Sweden PM says nation will recognize Palestinian state

Oren Dorell
USA TODAY
Sweden's new prime minister, Stefan Lofven, announces his government in the Swedish Parliament in Stockholm Friday.

Sweden's new prime minister said Friday his country will be the first Western European nation to recognize a Palestinian state. The move provides diplomatic support but no practical impact on Palestinians' aspirations for statehood.

"The conflict between Israel can only be solved with a two-state solution, negotiated in accordance with international law," Swedish Prime Minister Stefan Lofven said during his inaugural address to Parliament, according to Reuters.

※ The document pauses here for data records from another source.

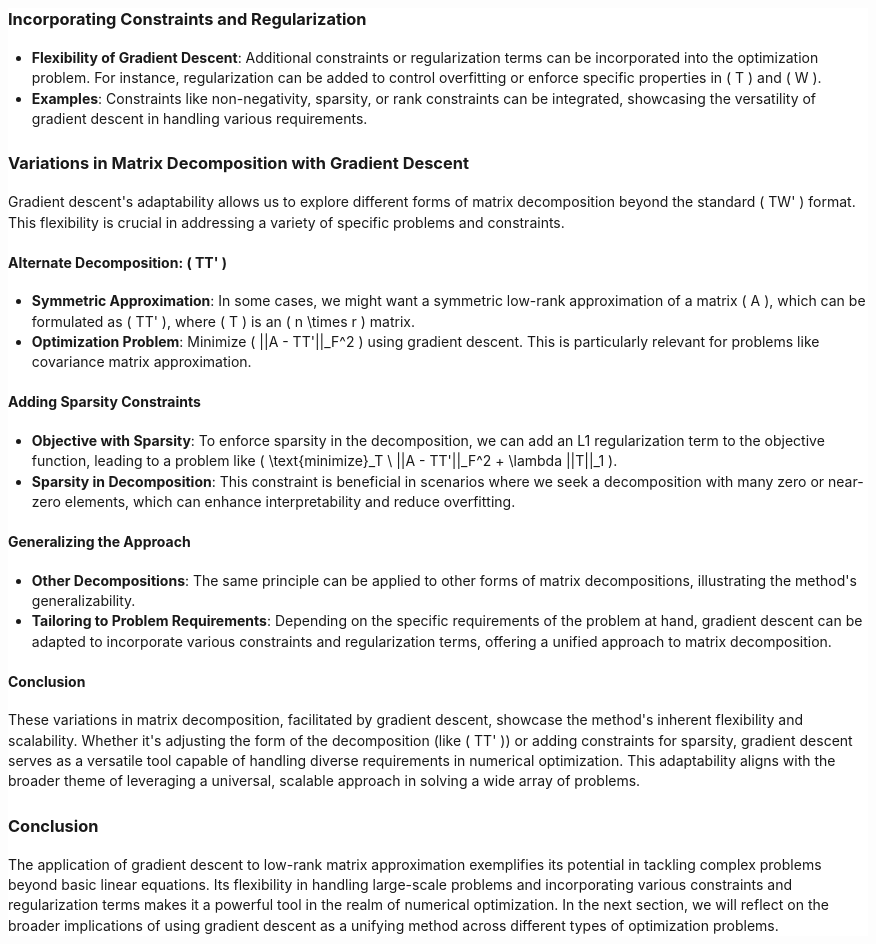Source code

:### Incorporating Constraints and Regularization

- **Flexibility of Gradient Descent**: Additional constraints or regularization terms can be incorporated into the optimization problem. For instance, regularization can be added to control overfitting or enforce specific properties in \( T \) and \( W \).
- **Examples**: Constraints like non-negativity, sparsity, or rank constraints can be integrated, showcasing the versatility of gradient descent in handling various requirements.

### Variations in Matrix Decomposition with Gradient Descent

Gradient descent's adaptability allows us to explore different forms of matrix decomposition beyond the standard \( TW' \) format. This flexibility is crucial in addressing a variety of specific problems and constraints.

#### Alternate Decomposition: \( TT' \)

- **Symmetric Approximation**: In some cases, we might want a symmetric low-rank approximation of a matrix \( A \), which can be formulated as \( TT' \), where \( T \) is an \( n \times r \) matrix.
- **Optimization Problem**: Minimize \( ||A - TT'||_F^2 \) using gradient descent. This is particularly relevant for problems like covariance matrix approximation.

#### Adding Sparsity Constraints

- **Objective with Sparsity**: To enforce sparsity in the decomposition, we can add an L1 regularization term to the objective function, leading to a problem like \( \text{minimize}_T \ ||A - TT'||_F^2 + \lambda ||T||_1 \).
- **Sparsity in Decomposition**: This constraint is beneficial in scenarios where we seek a decomposition with many zero or near-zero elements, which can enhance interpretability and reduce overfitting.

#### Generalizing the Approach

- **Other Decompositions**: The same principle can be applied to other forms of matrix decompositions, illustrating the method's generalizability.
- **Tailoring to Problem Requirements**: Depending on the specific requirements of the problem at hand, gradient descent can be adapted to incorporate various constraints and regularization terms, offering a unified approach to matrix decomposition.

#### Conclusion

These variations in matrix decomposition, facilitated by gradient descent, showcase the method's inherent flexibility and scalability. Whether it's adjusting the form of the decomposition (like \( TT' \)) or adding constraints for sparsity, gradient descent serves as a versatile tool capable of handling diverse requirements in numerical optimization. This adaptability aligns with the broader theme of leveraging a universal, scalable approach in solving a wide array of problems.

### Conclusion

The application of gradient descent to low-rank matrix approximation exemplifies its potential in tackling complex problems beyond basic linear equations. Its flexibility in handling large-scale problems and incorporating various constraints and regularization terms makes it a powerful tool in the realm of numerical optimization. In the next section, we will reflect on the broader implications of using gradient descent as a unifying method across different types of optimization problems.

"A two-state solution requires mutual recognition and a will to peaceful co-existence. Sweden will therefore recognize the state of Palestine," Lofven said.

The Oslo Accord of 1993, which began the now-stalled peace process between Israel and the Palestinian Liberation Organization, stipulated that a Palestinian state can be formed only through negotiations.

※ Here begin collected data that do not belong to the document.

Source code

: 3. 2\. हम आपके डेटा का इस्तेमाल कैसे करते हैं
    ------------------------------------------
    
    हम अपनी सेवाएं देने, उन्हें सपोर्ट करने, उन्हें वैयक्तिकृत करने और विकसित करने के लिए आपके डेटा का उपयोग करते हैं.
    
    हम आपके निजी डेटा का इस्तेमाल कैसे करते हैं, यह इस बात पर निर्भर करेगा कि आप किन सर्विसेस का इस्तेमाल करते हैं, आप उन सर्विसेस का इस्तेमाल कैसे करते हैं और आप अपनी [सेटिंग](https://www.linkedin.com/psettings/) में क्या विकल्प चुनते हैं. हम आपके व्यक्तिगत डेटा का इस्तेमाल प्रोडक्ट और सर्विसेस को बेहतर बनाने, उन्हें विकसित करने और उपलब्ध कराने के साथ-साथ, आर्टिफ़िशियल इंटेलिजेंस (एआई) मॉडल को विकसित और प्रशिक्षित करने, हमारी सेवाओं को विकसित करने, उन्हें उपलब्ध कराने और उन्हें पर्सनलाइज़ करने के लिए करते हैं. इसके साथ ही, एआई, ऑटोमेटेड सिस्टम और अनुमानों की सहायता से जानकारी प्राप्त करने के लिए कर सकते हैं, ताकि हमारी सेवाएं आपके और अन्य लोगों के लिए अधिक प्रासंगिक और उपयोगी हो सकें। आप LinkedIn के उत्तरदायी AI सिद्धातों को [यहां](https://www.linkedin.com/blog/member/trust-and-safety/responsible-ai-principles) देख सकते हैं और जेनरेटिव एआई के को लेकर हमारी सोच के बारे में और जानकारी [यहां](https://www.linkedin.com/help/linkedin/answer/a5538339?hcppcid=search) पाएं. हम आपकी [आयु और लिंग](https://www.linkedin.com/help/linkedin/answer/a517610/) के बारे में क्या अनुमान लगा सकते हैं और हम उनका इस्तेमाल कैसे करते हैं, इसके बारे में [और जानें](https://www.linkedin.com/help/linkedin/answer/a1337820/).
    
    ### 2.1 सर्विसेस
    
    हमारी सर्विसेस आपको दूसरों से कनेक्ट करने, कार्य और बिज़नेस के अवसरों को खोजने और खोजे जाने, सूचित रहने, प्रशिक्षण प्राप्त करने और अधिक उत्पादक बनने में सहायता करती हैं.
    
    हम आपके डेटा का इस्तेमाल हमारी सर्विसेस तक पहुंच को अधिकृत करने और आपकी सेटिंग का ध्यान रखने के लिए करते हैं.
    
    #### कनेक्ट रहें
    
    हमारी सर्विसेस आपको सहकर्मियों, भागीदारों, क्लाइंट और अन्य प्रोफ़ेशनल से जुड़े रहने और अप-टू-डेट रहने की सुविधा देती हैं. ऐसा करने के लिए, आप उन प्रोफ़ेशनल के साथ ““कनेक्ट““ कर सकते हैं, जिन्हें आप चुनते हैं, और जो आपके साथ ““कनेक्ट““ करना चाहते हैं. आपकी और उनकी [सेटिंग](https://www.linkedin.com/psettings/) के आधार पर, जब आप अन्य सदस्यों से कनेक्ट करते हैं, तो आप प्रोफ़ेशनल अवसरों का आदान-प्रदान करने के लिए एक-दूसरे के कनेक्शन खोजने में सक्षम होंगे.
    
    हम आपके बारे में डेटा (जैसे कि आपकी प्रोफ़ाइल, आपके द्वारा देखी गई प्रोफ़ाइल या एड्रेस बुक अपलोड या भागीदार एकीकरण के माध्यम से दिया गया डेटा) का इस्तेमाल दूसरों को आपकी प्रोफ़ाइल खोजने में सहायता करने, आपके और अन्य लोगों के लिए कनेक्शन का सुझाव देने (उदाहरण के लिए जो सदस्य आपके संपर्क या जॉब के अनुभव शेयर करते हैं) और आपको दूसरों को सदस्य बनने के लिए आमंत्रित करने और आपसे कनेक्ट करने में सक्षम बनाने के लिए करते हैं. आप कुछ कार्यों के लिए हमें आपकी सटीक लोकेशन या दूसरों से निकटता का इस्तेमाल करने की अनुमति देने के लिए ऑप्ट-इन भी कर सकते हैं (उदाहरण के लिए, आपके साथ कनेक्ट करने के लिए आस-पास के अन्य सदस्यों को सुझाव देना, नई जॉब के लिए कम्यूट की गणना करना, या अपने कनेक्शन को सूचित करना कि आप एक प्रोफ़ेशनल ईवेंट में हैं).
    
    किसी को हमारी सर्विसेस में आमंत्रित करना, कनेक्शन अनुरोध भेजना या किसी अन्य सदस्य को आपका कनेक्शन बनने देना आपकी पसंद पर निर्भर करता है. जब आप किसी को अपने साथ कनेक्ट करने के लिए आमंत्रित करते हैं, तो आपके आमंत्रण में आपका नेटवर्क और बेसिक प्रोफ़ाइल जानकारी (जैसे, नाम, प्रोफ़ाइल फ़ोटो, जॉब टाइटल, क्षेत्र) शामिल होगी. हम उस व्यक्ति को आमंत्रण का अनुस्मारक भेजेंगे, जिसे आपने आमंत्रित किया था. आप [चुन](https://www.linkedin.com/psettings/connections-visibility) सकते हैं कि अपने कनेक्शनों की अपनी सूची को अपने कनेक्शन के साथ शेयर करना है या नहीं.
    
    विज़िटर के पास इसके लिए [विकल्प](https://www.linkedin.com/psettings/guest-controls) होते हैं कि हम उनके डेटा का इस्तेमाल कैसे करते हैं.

The last round of U.S.-brokered talks fell apart in June and were followed by a third major conflict in six years between Israel and Hamas, the State Department-designated terror group that governs Gaza. More than 2,100 Palestinians and 73 Israelis were killed in the fighting.

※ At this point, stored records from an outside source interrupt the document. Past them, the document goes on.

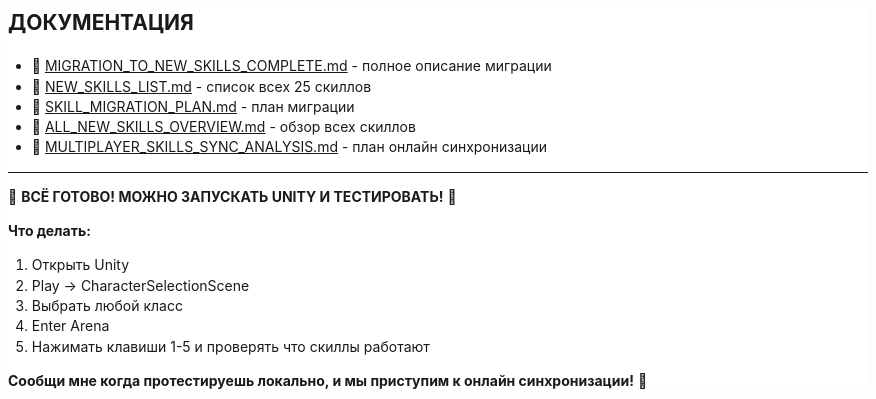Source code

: 
## ДОКУМЕНТАЦИЯ

- 📄 [MIGRATION_TO_NEW_SKILLS_COMPLETE.md](MIGRATION_TO_NEW_SKILLS_COMPLETE.md) - полное описание миграции
- 📄 [NEW_SKILLS_LIST.md](NEW_SKILLS_LIST.md) - список всех 25 скиллов
- 📄 [SKILL_MIGRATION_PLAN.md](SKILL_MIGRATION_PLAN.md) - план миграции
- 📄 [ALL_NEW_SKILLS_OVERVIEW.md](ALL_NEW_SKILLS_OVERVIEW.md) - обзор всех скиллов
- 📄 [MULTIPLAYER_SKILLS_SYNC_ANALYSIS.md](MULTIPLAYER_SKILLS_SYNC_ANALYSIS.md) - план онлайн синхронизации

---

🎉 **ВСЁ ГОТОВО! МОЖНО ЗАПУСКАТЬ UNITY И ТЕСТИРОВАТЬ!** 🚀

**Что делать:**
1. Открыть Unity
2. Play → CharacterSelectionScene
3. Выбрать любой класс
4. Enter Arena
5. Нажимать клавиши 1-5 и проверять что скиллы работают

**Сообщи мне когда протестируешь локально, и мы приступим к онлайн синхронизации!** 💪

Aaron David Miller, a former U.S. Middle East peace negotiator, said the Swedish move would have the same practical impact as the United Nations General Assembly's recognition of a Palestinian state in 2012. The Swedes would be recognizing a "state" with no set borders, territory under control of competing factions and no real capital, Miller said.

"In the end, it's a joke, actually," Miller said. "It confers nothing. It could create a wave of support for growing international recognition of a Palestinian state, but what does it really mean?"

Though formal recognition is no substitute for an agreement with Israel, the move is more than symbolic, says Hussein Ibish, a senior fellow at the American Task Force on Palestine.

"It doesn't change a thing on the ground," Ibish said. "It changes the number of countries that have recognized the Palestinian state. It changes the Western commitment to a two-state solution, (and) it does put more pressure on Israel to make concessions."

The move supports the strategy of Palestinian President Mahmoud Abbas, who governs the West Bank. Last week in a speech to the U.N. General Assembly, Abbas called for achieving a Palestinian state alongside Israel through non-violent diplomacy. That contrasts with Hamas, which wants to achieve a state through violence, Ibish said.

A majority of the European Union's 28 nations do not recognize Palestinian statehood. Those that do are Bulgaria, Cyprus, the Czech Republic, Hungary, Malta, Poland, Romania and Slovakia, according to the BBC. Several are former Eastern-bloc countries that recognized Palestinian statehood before joining the EU, according to Reuters.